Tonight we started from The Bells of Peover, with a pint of Bombardier. As we had allowed an hour for the journey, and it took half that time, it was a very leisurely drink that we enjoyed before Andrew, tonight’s leader, turned up and directed us along his well planned route.
Bells of Peover is a Grade I listed building which dates back to the mid 13th Century. It was originally known as the Warren de Tabley Arms but was changed to the present title in the 1890s. Many people think it gets its name from the church bells next door, but it was named after the Bell family who continued to run it for several generations. George Bell is buried just 50 yards away in the adjoining church. The Stars and Stripes fly alongside the Union Jack because Eisenhower and Patton were stationed nearby at the Hall during the war and held strategy meetings in the bar at the pub!
It was a clear night, but warm enough for sandals and a thin fleece. As we tramped through the fresh Cheshire countryside the sun sank slowly behind us, illuminating Andrew’s carefully produced map of the route, and giving the trees above us a pinkish glow at dusk.

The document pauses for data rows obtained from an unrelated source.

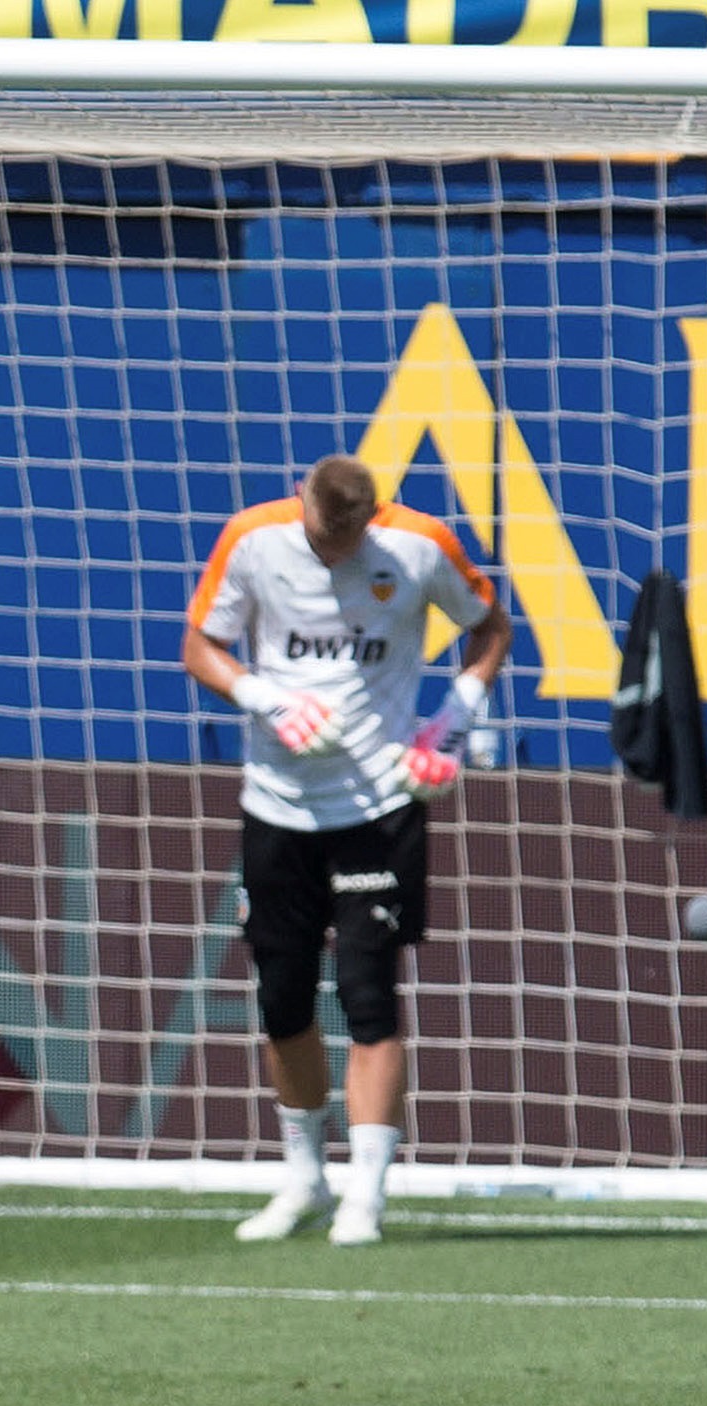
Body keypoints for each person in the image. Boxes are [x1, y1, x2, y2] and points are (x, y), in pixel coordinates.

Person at [183, 454, 510, 1248]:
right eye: (322, 533)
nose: (333, 549)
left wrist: (448, 726)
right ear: (300, 500)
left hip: (379, 807)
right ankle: (304, 1177)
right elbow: (200, 645)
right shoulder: (252, 538)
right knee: (282, 1000)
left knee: (369, 998)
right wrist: (262, 696)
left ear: (371, 519)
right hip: (277, 807)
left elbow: (489, 627)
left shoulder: (419, 545)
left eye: (347, 536)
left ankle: (366, 1193)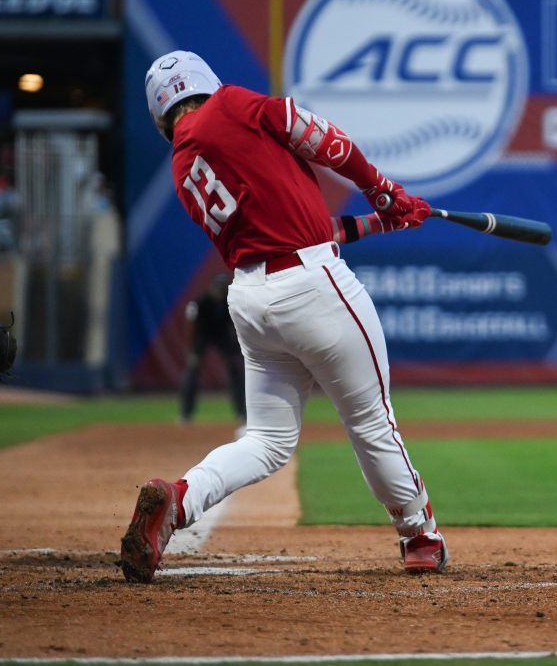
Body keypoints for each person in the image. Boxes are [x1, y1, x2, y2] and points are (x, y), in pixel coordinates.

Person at [119, 51, 443, 583]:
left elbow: (299, 224)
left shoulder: (183, 165)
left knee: (266, 442)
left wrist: (382, 220)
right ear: (205, 82)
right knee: (370, 420)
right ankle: (420, 536)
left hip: (253, 300)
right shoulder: (230, 105)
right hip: (313, 286)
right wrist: (381, 188)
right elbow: (324, 138)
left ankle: (179, 498)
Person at [179, 274, 246, 432]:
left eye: (223, 290)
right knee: (192, 371)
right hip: (202, 335)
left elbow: (236, 324)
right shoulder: (200, 302)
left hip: (222, 335)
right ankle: (185, 414)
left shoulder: (229, 301)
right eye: (218, 290)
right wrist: (192, 350)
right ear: (211, 288)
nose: (220, 293)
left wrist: (235, 348)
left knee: (234, 370)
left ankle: (242, 413)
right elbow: (192, 327)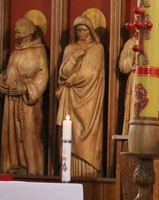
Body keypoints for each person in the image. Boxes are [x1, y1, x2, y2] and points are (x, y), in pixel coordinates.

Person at [56, 14, 105, 177]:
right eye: (78, 30)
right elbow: (62, 73)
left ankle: (88, 170)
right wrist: (74, 58)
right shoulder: (70, 49)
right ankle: (67, 171)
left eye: (84, 30)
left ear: (90, 30)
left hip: (89, 97)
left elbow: (93, 73)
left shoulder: (98, 48)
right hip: (70, 97)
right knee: (69, 133)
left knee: (86, 134)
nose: (81, 34)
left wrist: (73, 79)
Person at [0, 17, 48, 175]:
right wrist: (3, 81)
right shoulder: (15, 52)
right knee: (11, 137)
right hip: (11, 99)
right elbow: (10, 72)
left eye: (19, 27)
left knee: (29, 135)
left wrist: (26, 88)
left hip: (28, 102)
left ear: (29, 30)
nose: (16, 30)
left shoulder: (39, 50)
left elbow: (42, 76)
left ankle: (32, 170)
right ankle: (14, 165)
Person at [119, 30, 159, 134]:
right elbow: (122, 67)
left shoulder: (158, 43)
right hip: (134, 80)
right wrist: (132, 59)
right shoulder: (129, 43)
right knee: (134, 112)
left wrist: (151, 60)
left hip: (152, 80)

Whilst Andrew got edgy about the timing of his next pint, Sue enjoyed the company of these two frisky horses.Before long, we had zoomed past the Whipping Stocks and were homing in to the discordant clangs of five of Lower Peover church’s six bells, the ringing practice turnout being somewhat inadequate tonight. Continuing down pleasant paths and over a busy mill race, we soon arrived at our destination. The clangers had just about finished, so we were able to restrain Sue from stepping into the breach and calm her down with a glass of cider.